Banyak rekan yang memberikan
ucapan selamat ketika pengumuman mutasi itu menempatkan saya di kota
Purwakarta. Walau ada pula yang nyindir.. “Kok
cepet-cepet ngerem sih pak.. padahal kalau agak sabar satu jam lagi nyampe tuh
ke Bandung.” Adapula rekan saat di kantor lama delapan tahun lalu yang saat ini sudah menjabat sebagai
kepala kantor pajak salah satu kota di Sumatera memberikan ucapan dengan
selipan bahasa daerahnya: “Selamat ya
sanak, sekarang ke kantor cukup sepuluh menit ya?.” Entah “muji” atau
“ngejek” gak jelas apa maksudnya ucapan teman yang satu ini, tapi emang
begitulah gayanya dia. Dia sudah tahu kalau home base saya di Bandung, dan
pastinya dia juga tahu betul kalau jarak Bandung – Purwakarta itu sekitar 60
km, waktu tempuh via jalan tol pun setidaknya butuh 40 menit. Tetapi kok
bisa-bisanya bilang “cukup sepuluh menit”.
He he he.. ya itulah yang saya maksud gak jelas apakah ini “pujian” atau
“ejekan”. Tapi ya sudah lah.. sabar aja saya mah.
Memang sih kalau ditanya pilih
mana di Bandung atau di Purwakarta, saya tentu akan memilih di Bandung.
Walaupun Purwakarta pernah menjadi kota yang diharapkan, tapi perjalanan waktu
dan keadaan yang menjadikan Bandung lebih utama untuk dipilih.
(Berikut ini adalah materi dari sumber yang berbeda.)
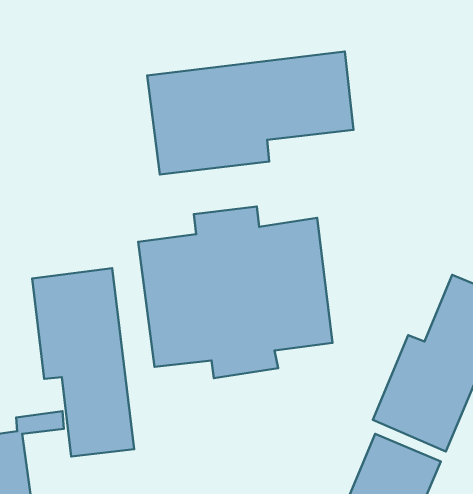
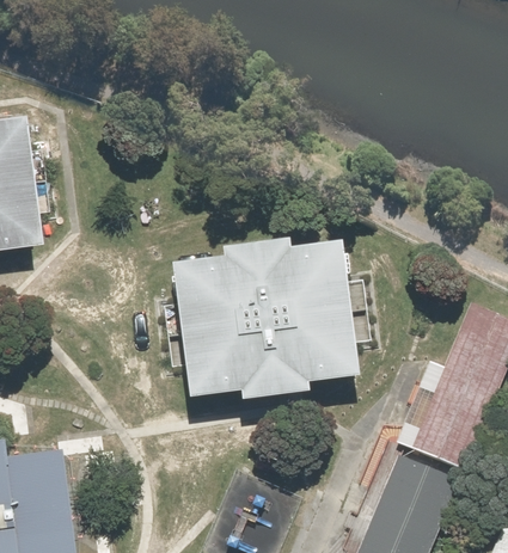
building: [147,52,354,175] -> none
building: [32,268,134,456] -> none

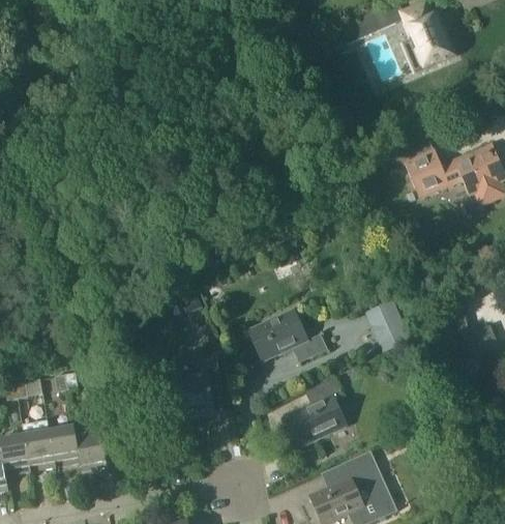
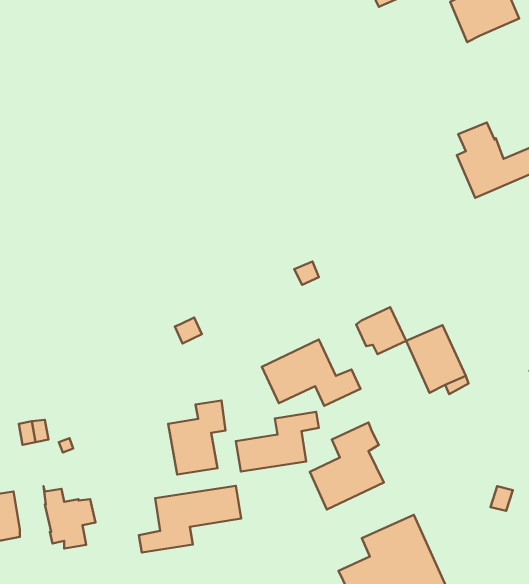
building: none -> [356,307,406,354]
building: none -> [236,412,319,471]
building: none -> [139,486,241,553]
building: [51,427,81,465] -> none

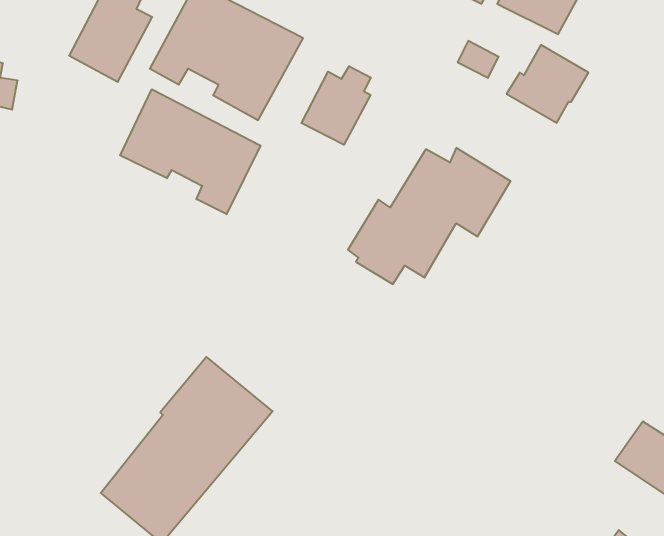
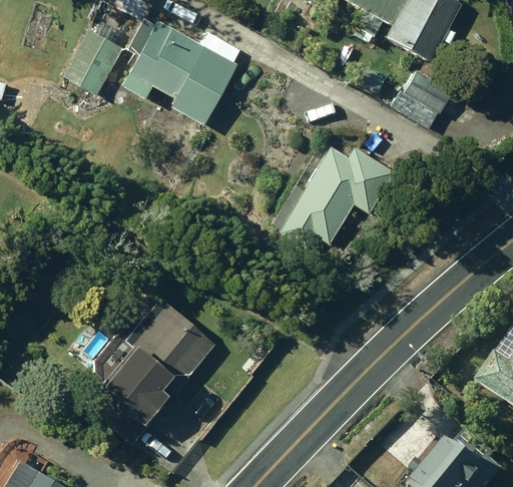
building: [301,66,371,145] -> none
building: [120,89,260,214] -> none

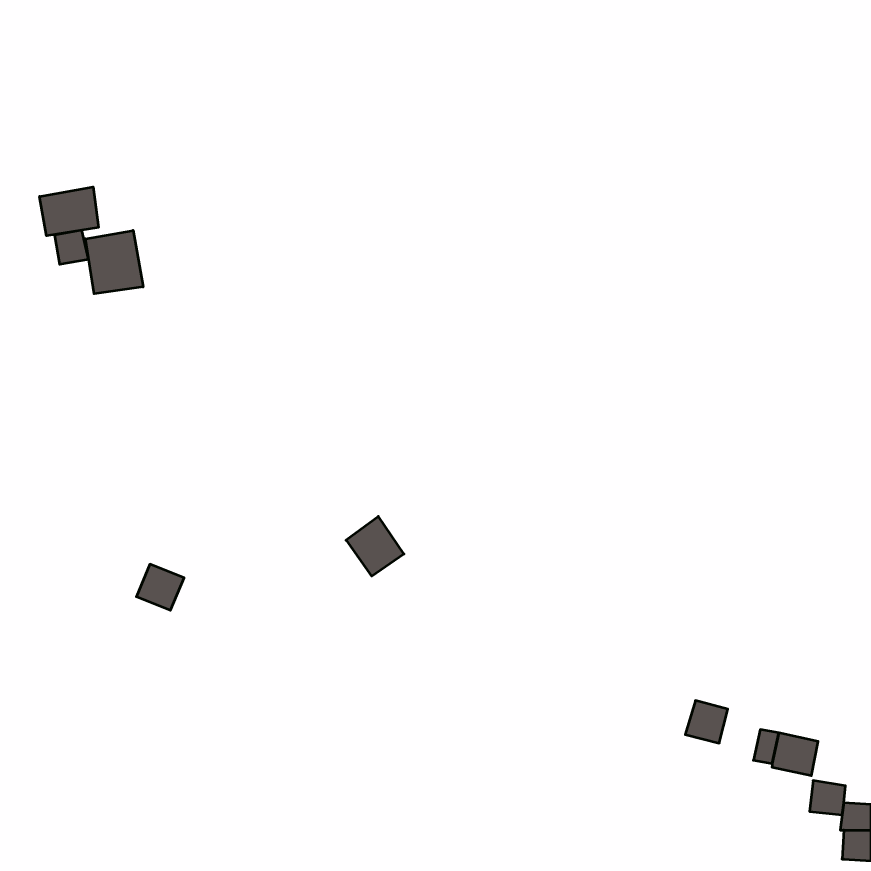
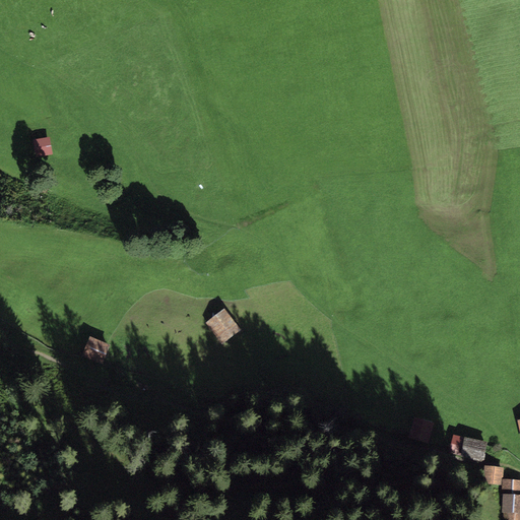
building: [40,187,98,236] -> none
building: [85,230,143,294] -> none

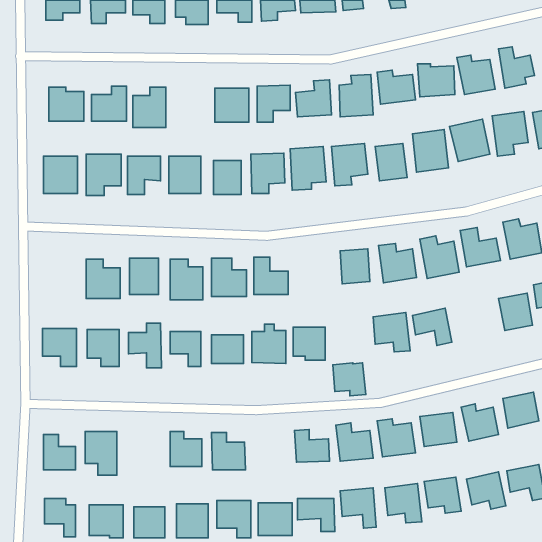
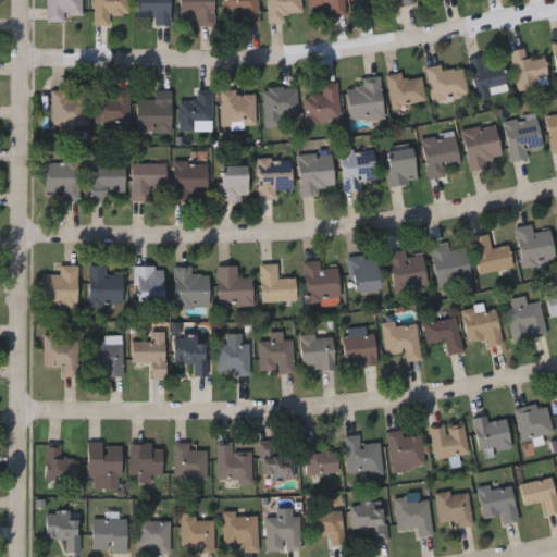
building: none -> [180,89,213,127]
building: none -> [305,260,339,299]
building: none -> [45,267,77,307]
building: none -> [462,305,502,346]
building: [333,363,366,396] -> [344,332,377,366]
building: none -> [260,441,294,479]
building: none -> [131,444,163,475]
Namun dalam hidup, siapapun
pastilah akan pernah bahkan mungkin sering mendapatkan kenyataan yang berbeda
dengan harapan yang didambakan. Ada pasangan muda yang berharap anak pertamanya
lelaki, tetapi kenyataan justru memberinya anak wanita. Ribuan peserta audisi
kontes tertentu, tetapi kenyataan hanya beberapa peserta saja yang diloloskan
oleh juri.
Itulah fakta, namun jarak
Purwakarta dan Bandung yang tidak dekat dan dipisahkan oleh banyak bukit maupun
lembah itu telah disambung oleh banyak
jembatan. Pada jalur tol Cipularang misalnya antara dua kota itu disambung oleh
jembatan Ciujung yang panjangnya 550 meter, Cisomang 252 meter, Cikubang 500
meter, Cipada 720 meter, dan Cimeta 400 meter. Akhirnya dengan banyaknya
jembatan penyambung itu menjadikan banyak orang berlalu lalang mendapatkan
manfaat, laju ekonomi terus melaju.
Jadi ketika harapan berbeda
dengan kenyataan dibutuhkan jembatan penghubung agar perbedaan itu tidak
menjadikan hidupnya mandek, buntu, apalagi gak bisa gerak. Jembatan penghubung
itu adalah syukur. Bahkan Allah menjanjikan kepada hambanya yang bersyukur atas
nikmat-Nya maka Allah akan menambahkan nikmat-Nya lagi. Sesungguhnya apa yang
terjadi pada kehidupan seorang anak manusia tidak terkecuali semua telah
tercatat pada ilmunya Allah. Semakin jauh jarak antara harapan dan kenyataan,
harus semakin banyak jembatan syukur yang menghubungkannya agar nikmat Allah
tetap bertambah.
Ya Allah bimbinglah, tunjukilah,
dan jangan cabut hidayah-Mu. Tetapkanlah agar diri ini menjadi hamba yang selalu
berdo’a, meminta pertolongan, dan beribadah kepada-Mu. Sungguh begitu besar
nikmat yang telah Engkau berikan kepada kami. Masukan kami kedalam kelompok
hamba yang senantiasa bersyukur kepada-Mu. Jangan masukan kedalam orang yang
mendustkan nikmat-Mu.
“Maka
nikmat Tuhanmu yan manakah yang kamu dustakan?"